Disponi il testo di tutto il materiale come elenco JSON di stringhe, una stringa per ciascuna riga, tralasciando le righe vuote. Escludi le immagini dalla risposta.

··· MATERIALE FORNITO ···

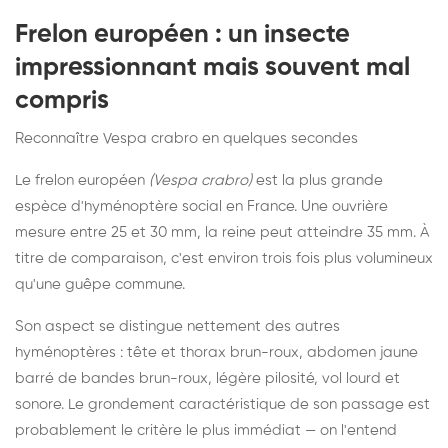
Frelon européen : un insecte
impressionnant mais souvent mal
compris
Reconnaître Vespa crabro en quelques secondes
Le frelon européen
(Vespa crabro)
est la plus grande
espèce d'hyménoptère social en France. Une ouvrière
mesure entre 25 et 30 mm, la reine peut atteindre 35 mm. À
titre de comparaison, c'est environ trois fois plus volumineux
qu'une guêpe commune.
Son aspect se distingue nettement des autres
hyménoptères : tête et thorax brun-roux, abdomen jaune
barré de bandes brun-roux, légère pilosité, vol lourd et
sonore. Le grondement caractéristique de son passage est
probablement le critère le plus immédiat — on l'entend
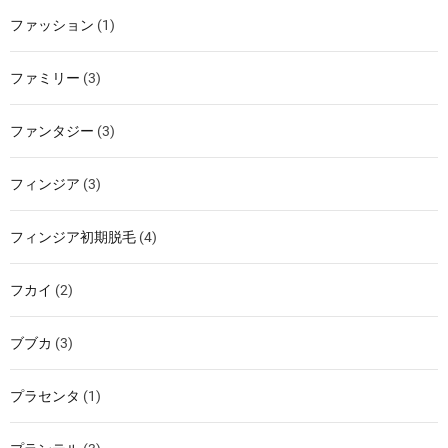
ファッション
(1)
ファミリー
(3)
ファンタジー
(3)
フィンジア
(3)
フィンジア初期脱毛
(4)
フカイ
(2)
ブブカ
(3)
プラセンタ
(1)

···

_RISPOSTA_.
[
  "Frelon européen : un insecte",
  "impressionnant mais souvent mal",
  "compris",
  "Reconnaître Vespa crabro en quelques secondes",
  "Le frelon européen",
  "(Vespa crabro)",
  "est la plus grande",
  "espèce d'hyménoptère social en France. Une ouvrière",
  "mesure entre 25 et 30 mm, la reine peut atteindre 35 mm. À",
  "titre de comparaison, c'est environ trois fois plus volumineux",
  "qu'une guêpe commune.",
  "Son aspect se distingue nettement des autres",
  "hyménoptères : tête et thorax brun-roux, abdomen jaune",
  "barré de bandes brun-roux, légère pilosité, vol lourd et",
  "sonore. Le grondement caractéristique de son passage est",
  "probablement le critère le plus immédiat — on l'entend",
  "ファッション",
  "(1)",
  "ファミリー",
  "(3)",
  "ファンタジー",
  "(3)",
  "フィンジア",
  "(3)",
  "フィンジア初期脱毛",
  "(4)",
  "フカイ",
  "(2)",
  "ブブカ",
  "(3)",
  "プラセンタ",
  "(1)"
]